The 48-seat restaurant open for lunch in the fall. Sunday brunch starts at 11:00am and is more suitable for younger patrons than weekend evenings.
The ever-changing menu is divided into four sections: small cold plates; small hot plates; main dishes; and additions. Desserts are posted on a separate menu and include a selection of house-made items and suggested wines to pair them with. A thoughtfully curated wine list showcasing elegant, small production Mediterranean wineries at reasonable glass and bottle prices is offered.
Mezze are meant to excite the appetite and 8 North Broadway executes these foreplay items beautifully. Small cold plates range from $7 for seasonal crostini of carviar dip, white anchovy and shaved red onion to $13 for shaved lamb loin carpaccio with lemon oil, pickled chick pea salad, dandelion and pecorino. All the offerings are designed to whet the appetite, mixing briny, salty bites with sparkling flavors of the sea. The local beet salad ($12) is delectable with Vermont feta, red onion, olives, kale, a silken hummus and the restaurant’s chewy, warm, hand-rolled pita.
Small hot plates are excellent for sharing. Sizzling Spanish octopus ($14) is served in a sizzling cast iron skillet, with charred vegetables and a red wine vinaigrette. The texture of the octopus was pleasantly toothsome, delivering a punch of flavor. Other hot mezze items include sardines a la plancha served with Sicilian bread salad and crushed pistachio ($13) and a lovely seared diver scallop ($14) with toasted almonds, braised cherries and sumac atop a puddle of that smooth hummus. If I had to choose one favorite item from this part of the menu, the scallop would be it. Its balanced smoky, salty flavors mingle with the delicate tart, tangy sweetness of the cherries, playing beautifully on the tongue. Go with the muscadet just to celebrate this winning appetizer, a Sevre Et Maine, David Duvallet, Loire, France, 2011 ($10/glass – $37/bottle), an ideal counter with bright fruitiness.

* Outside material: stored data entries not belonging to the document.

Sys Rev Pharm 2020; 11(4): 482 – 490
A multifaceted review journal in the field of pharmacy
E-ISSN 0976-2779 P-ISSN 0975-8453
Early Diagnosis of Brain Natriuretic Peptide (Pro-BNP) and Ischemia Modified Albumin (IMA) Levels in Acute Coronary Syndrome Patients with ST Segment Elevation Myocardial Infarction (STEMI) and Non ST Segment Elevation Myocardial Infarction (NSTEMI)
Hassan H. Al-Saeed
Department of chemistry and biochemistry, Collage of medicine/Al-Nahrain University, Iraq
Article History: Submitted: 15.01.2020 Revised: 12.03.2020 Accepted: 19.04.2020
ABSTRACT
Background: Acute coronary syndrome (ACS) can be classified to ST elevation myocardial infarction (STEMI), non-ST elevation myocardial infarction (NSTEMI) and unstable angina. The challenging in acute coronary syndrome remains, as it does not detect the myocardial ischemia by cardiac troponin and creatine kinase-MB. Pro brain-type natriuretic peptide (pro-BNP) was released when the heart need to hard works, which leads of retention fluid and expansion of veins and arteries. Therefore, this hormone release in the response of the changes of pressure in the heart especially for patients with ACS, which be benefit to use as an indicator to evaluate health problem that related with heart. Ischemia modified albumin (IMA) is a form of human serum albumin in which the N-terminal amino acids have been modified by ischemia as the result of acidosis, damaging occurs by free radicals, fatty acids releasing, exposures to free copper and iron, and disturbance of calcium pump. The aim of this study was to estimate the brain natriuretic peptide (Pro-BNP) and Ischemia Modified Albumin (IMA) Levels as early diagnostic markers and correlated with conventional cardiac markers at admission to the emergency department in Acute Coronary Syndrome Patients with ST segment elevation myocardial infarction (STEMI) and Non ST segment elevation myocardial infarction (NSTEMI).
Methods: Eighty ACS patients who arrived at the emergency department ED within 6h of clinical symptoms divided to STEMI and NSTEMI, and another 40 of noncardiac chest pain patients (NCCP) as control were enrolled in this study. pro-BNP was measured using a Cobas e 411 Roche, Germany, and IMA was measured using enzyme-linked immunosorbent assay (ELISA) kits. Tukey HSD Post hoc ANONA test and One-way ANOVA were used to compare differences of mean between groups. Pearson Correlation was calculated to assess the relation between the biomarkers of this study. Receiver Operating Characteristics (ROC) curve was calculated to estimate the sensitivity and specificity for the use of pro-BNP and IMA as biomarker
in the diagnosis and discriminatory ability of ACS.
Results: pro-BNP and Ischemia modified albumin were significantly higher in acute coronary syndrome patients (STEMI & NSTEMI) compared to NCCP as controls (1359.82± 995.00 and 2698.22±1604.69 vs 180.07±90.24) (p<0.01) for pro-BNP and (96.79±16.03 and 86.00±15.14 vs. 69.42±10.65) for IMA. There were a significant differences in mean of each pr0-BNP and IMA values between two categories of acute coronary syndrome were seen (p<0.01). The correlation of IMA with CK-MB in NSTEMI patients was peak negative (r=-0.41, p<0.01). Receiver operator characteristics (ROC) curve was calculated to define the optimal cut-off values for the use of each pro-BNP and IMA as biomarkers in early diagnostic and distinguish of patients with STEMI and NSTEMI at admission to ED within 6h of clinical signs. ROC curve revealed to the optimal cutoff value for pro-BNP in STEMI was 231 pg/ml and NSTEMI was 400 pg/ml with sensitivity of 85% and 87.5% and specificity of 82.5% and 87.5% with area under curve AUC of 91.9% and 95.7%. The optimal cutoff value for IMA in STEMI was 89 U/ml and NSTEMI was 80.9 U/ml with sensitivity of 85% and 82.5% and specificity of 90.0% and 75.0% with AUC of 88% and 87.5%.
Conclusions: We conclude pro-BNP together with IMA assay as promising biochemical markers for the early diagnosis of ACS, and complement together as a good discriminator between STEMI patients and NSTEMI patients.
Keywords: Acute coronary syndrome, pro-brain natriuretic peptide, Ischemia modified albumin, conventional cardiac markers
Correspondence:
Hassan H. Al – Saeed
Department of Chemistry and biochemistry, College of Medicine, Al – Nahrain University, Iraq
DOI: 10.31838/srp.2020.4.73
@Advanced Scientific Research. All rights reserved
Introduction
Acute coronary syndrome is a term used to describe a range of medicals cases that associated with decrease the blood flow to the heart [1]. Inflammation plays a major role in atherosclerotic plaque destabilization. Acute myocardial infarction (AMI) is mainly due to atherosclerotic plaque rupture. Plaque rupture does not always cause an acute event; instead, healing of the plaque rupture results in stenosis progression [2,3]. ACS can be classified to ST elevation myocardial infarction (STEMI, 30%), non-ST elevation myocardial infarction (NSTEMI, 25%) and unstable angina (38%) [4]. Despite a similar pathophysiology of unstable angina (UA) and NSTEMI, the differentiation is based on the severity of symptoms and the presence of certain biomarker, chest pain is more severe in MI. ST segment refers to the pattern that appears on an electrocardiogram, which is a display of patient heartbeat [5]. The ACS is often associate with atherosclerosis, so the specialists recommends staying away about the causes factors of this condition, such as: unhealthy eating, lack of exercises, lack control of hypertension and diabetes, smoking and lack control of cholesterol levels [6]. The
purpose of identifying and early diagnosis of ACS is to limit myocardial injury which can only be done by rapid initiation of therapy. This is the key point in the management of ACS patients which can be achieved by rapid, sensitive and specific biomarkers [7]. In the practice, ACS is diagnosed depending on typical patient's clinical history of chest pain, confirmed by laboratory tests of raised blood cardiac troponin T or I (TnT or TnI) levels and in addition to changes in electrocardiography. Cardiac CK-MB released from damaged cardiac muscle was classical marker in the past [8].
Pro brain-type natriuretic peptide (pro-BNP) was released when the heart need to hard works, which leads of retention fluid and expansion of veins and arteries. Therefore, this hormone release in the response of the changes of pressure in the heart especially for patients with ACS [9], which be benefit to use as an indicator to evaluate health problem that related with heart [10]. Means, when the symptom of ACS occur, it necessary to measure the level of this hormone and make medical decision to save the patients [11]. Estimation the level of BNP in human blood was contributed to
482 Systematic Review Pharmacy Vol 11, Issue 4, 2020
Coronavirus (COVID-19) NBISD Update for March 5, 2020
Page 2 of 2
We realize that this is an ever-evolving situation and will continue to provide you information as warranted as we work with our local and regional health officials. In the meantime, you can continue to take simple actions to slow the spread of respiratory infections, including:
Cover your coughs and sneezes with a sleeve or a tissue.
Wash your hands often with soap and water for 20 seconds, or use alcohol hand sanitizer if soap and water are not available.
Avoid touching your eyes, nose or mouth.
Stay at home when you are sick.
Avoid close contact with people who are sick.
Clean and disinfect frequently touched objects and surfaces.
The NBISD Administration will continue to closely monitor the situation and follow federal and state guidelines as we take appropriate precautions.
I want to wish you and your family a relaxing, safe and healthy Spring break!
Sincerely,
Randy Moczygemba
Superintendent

Gewurstraminer, from Warwick Valley Winery Upstate, 2011 ($9/glass or $32/bottle) is crisp, a fine choice for any of the mezze items. Even the Macon-Villages, Roux Pere & Fils, a French Burgundy, 2010, ($11/glass or $39/bottle) would also be worth considering.
In the Main Dishes category, seafood is sure to tempt, with multiple daily specials servers will describe and staples like grilled sea bass with bitter greens, lemon potatoes and capers (market priced). But don’t ignore the other proteins, like a Heritage Farm Pork Chop ($29) served with white polenta,sage, pork belly and tomato broth. Grilled Colorado Lamb ($36) is more deeply flavored and, well, lamb-y, than its Australian cousin. It’s plated with a Sardinian couscous, mint, pickled apricot and flatbread. Grass-fed beef ribeye ($39) is nicely charred, and served with addictive crispy yucca frites, melted onion and rosemary. This is another excellent non-fish option and beef lovers will enjoy its true beefiness and excellent marbling. Vegetarians have the option of a tasting plate ($22) with red quinoa, braised sherry mushrooms, bitter greens and legumes. Or they can also opt for multiple mezze items.
Additions range from braised organic beans with tumeric ($6) to white polenta with yogurt ($6) and are nicely portioned.
Desserts are homey and satisfying with plenty of options for those who are chocolate lovers, gluten-free and/or fans of yogurt, honey and nuts, which take leading roles on the menu.
8 North Broadway offers delicious, sexy food, polished service, a warm ambiance and another wonderful reason to visit Nyack.